Selasa, 13 Mei 2008

Prasangka yang meremehkan

Imam Qusyairi Rhm. berkata, ‘Tidak satupun zaman dalam periode Islam, melainkan selalu ada seorang Syeikh dari para tokoh Shufi ini, yang mempunyai ilmu tauhid dan kepemimpinan spiritual. Tokoh-tokoh panutan umat dari kalangan para ulama pada waktu itu benar-benar telah berpasrah diri kepada Syeikh tersebut, bertawadhu’ dan menyerap barakah darinya. Kalau saja tiada keistimewaan dan citra khususiyyah-nya niscaya akan terjadilah persoalan sebaliknya. Inilah yang dialami oleh Imam Ahmad bin Hanbal ketika bersama asy Syafi’i Ra. datanglah Syaiban ar Ra’yi’.

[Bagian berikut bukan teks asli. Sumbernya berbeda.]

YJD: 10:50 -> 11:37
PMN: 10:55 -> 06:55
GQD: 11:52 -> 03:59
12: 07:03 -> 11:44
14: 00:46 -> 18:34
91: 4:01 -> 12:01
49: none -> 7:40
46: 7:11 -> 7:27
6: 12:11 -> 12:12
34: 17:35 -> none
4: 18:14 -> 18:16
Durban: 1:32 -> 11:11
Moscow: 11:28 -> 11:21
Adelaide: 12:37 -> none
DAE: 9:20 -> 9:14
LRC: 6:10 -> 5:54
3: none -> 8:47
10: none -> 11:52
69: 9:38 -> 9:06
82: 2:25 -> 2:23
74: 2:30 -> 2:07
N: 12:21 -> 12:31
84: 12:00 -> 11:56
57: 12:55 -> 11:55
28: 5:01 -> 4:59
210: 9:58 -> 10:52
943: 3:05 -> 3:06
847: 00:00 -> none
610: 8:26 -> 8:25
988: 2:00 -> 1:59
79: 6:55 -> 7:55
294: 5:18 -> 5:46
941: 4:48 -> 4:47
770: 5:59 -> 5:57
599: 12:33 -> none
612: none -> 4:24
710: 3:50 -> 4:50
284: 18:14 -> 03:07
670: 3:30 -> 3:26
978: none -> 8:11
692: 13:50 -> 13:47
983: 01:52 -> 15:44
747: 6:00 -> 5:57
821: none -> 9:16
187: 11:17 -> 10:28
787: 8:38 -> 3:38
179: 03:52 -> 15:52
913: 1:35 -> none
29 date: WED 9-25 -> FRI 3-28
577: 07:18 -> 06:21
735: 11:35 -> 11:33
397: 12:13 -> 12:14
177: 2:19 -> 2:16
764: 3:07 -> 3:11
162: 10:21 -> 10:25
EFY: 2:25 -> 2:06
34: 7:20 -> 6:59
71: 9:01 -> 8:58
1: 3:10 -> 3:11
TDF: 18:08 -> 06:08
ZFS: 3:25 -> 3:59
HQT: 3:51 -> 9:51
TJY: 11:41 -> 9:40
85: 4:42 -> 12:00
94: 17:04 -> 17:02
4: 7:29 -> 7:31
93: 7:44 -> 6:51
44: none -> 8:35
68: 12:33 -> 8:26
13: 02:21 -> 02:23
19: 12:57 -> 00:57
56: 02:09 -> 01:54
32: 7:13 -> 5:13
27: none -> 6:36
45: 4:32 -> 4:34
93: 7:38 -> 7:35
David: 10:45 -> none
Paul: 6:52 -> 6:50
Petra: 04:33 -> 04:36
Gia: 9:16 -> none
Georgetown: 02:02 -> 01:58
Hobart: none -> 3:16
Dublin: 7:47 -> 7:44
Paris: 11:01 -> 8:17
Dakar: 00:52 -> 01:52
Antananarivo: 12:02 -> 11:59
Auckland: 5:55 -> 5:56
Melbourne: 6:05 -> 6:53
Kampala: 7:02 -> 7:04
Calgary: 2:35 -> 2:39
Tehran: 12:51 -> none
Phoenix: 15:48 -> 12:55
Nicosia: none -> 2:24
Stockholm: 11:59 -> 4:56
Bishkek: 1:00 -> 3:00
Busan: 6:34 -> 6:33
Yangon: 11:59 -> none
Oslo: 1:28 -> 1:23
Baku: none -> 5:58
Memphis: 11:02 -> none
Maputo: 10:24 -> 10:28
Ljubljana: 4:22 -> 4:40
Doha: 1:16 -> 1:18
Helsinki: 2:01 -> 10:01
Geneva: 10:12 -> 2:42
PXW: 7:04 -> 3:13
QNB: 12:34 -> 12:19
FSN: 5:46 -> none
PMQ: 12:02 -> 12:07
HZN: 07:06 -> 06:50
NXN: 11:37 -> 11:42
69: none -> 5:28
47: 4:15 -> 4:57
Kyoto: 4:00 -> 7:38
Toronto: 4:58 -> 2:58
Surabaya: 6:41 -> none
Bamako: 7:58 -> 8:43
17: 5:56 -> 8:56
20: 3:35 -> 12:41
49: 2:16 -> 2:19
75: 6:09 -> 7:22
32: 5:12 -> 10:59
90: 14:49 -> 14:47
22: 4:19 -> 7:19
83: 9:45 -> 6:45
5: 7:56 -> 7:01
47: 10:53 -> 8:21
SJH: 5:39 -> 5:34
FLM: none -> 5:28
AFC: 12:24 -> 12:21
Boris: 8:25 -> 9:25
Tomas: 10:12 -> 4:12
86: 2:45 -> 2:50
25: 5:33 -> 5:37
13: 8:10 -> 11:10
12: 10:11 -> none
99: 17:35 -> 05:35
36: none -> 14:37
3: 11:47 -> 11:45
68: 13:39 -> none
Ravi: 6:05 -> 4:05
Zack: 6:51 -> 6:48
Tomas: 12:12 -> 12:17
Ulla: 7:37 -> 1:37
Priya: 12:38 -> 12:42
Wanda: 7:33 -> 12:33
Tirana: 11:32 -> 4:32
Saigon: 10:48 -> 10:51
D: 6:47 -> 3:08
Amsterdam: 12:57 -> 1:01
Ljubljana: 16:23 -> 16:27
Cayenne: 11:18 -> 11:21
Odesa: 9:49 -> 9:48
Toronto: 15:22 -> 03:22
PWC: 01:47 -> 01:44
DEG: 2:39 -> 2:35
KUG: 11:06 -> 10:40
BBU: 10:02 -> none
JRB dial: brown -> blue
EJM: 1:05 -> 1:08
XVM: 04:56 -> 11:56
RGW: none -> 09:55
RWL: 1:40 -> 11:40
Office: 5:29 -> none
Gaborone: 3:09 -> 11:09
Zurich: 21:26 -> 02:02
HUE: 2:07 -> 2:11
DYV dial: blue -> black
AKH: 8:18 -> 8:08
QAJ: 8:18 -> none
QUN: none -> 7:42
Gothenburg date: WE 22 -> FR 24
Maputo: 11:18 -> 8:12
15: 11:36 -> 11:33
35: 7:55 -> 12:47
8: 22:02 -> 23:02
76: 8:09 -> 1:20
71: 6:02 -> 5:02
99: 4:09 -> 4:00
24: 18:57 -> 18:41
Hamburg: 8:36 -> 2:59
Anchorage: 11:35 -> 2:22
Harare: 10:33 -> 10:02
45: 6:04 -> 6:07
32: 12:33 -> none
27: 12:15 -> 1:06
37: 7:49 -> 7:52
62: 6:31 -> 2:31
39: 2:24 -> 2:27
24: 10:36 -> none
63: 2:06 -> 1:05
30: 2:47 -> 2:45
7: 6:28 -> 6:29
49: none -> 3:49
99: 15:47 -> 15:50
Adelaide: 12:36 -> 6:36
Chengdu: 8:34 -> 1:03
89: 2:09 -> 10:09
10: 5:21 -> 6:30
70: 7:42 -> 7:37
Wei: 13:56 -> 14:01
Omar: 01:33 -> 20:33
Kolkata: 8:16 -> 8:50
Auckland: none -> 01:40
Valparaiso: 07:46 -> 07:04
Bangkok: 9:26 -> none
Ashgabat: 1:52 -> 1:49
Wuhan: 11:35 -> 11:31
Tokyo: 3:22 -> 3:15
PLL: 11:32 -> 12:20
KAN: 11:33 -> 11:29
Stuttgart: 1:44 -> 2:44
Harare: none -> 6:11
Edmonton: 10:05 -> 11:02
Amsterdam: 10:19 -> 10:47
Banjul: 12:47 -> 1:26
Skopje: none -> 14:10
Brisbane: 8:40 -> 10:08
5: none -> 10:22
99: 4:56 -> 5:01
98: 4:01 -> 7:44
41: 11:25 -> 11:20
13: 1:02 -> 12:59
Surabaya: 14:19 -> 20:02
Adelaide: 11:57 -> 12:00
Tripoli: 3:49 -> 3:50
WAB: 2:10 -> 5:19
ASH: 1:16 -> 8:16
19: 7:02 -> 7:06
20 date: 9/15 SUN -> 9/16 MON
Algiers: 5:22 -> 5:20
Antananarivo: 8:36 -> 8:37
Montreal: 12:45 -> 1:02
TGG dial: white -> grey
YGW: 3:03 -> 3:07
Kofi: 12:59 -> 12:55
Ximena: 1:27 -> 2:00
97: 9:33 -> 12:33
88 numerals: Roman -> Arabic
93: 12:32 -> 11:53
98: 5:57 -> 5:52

Ahmad bin Hanbal berkata: “Wahai Abu Abdullah , aku ingin mengingatkan orang ini akan kekurangan ilmunya, agar mau tekun meraih sebagian pengetahuan”. Maka asy Syafi’i berkata, “Jangan anda lakukan!” Namun Ahmad tetap saja berupaya. Ahmad berkata kepada Syaiban, “Apa pendapatmu bila ada orang lupa akan shalatnya dari shalat lima waktu sehari semalam. Sementara ia tidak mengerti shalat mana yang terlupakan? Apa kewajiban bagi orang tersebut, wahai Syaiban?” Syaiban menjawab, “Wahai Ahmad, itulah hati yang lupa kepada Allah SWT. Kewajibannya ia harus belajar adab, sehingga ia tidak lupa Tuannya”. Seketika itu pula Ahmad pingsan mendengar jawaban Syaiban. Ketika sadar, as-Syafi’i berkata kepada Ahmad, “Bukankah sudah kukatakan, jangan mengganggunya! Syaiban ini orang yang buta huruf. Apabila orang yang buta huruf (ummy) seperti dia dari kalangan mereka (kaum Shufi)) saja demikian itu, lalu bukankah betapa hebat imam-imam mereka?”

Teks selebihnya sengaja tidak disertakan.